§ **What the task asks**
Go through the listing and copy out every line that contains the word "testů".

§ **Data for this task**
================

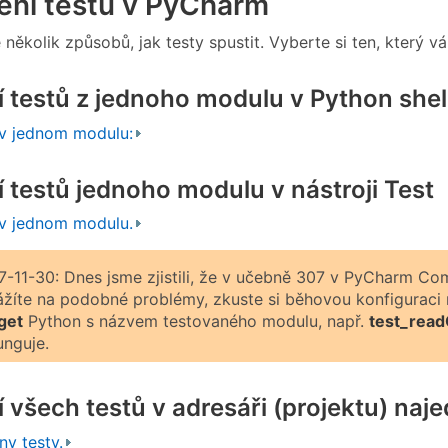
ění testů v PyCharm
 několik způsobů, jak testy spustit. Vyberte si ten, který v
 testů z jednoho modulu v Python shel
 v jednom modulu:
 testů jednoho modulu v nástroji Test
 v jednom modulu.
7-11-30: Dnes jsme zjistili, že v učebně 307 v PyCharm C
ážíte na podobné problémy, zkuste si běhovou konfiguraci na
get
Python s názvem testovaného modulu, např.
test_read
unguje.
 všech testů v adresáři (projektu) naje
ny testy.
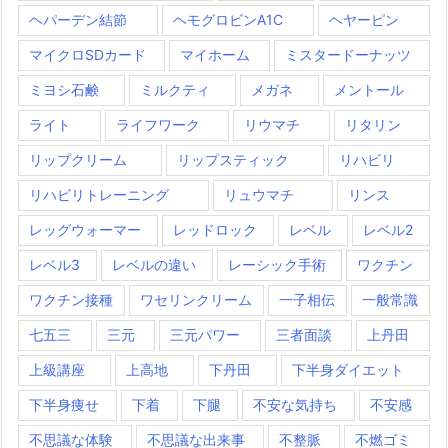
ヘパーデン結節
ヘモグロビンA1C
ヘヤーピン
マイクロSDカード
マイホーム
ミスタードーナッツ
ミヨシ石鹸
ミルクティ
メガネ
メントール
ライト
ライフワーク
リウマチ
リタリン
リップクリーム
リップスティック
リハビリ
リハビリトレーニング
リュウマチ
リンス
レッグウォーマー
レッドロック
レベル
レベル2
レベル3
レベルの違い
レーシック手術
ワクチン
ワクチン接種
ワセリンクリーム
一子相伝
一般常識
七五三
三元
三元パワー
三者面談
上丹田
上級講座
上高地
下丹田
下半身ダイエット
下半身痩せ
下着
下腿
不安な気持ち
不安感
不思議な体験
不思議な出来事
不整脈
不燃ゴミ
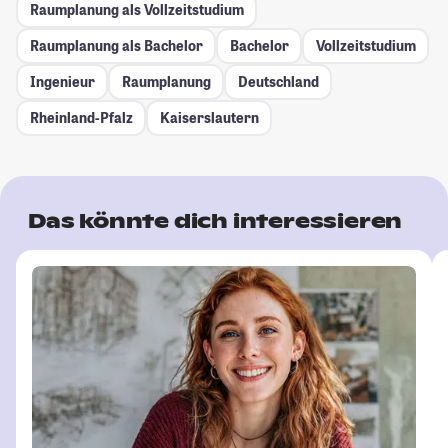
Raumplanung als Vollzeitstudium
Raumplanung als Bachelor
Bachelor
Vollzeitstudium
Ingenieur
Raumplanung
Deutschland
Rheinland-Pfalz
Kaiserslautern
Das könnte dich interessieren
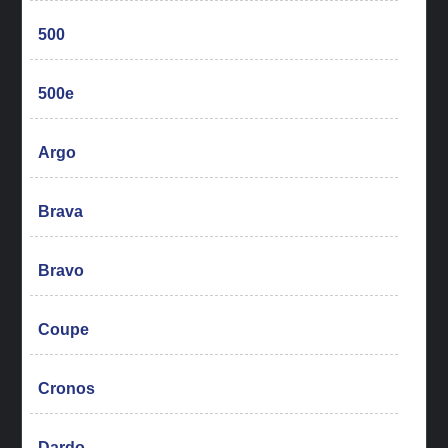
500
500e
Argo
Brava
Bravo
Coupe
Cronos
Dardo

================

§ **Answer box**
ění testů v PyCharm
 testů z jednoho modulu v Python shel
 testů jednoho modulu v nástroji Test
 všech testů v adresáři (projektu) naje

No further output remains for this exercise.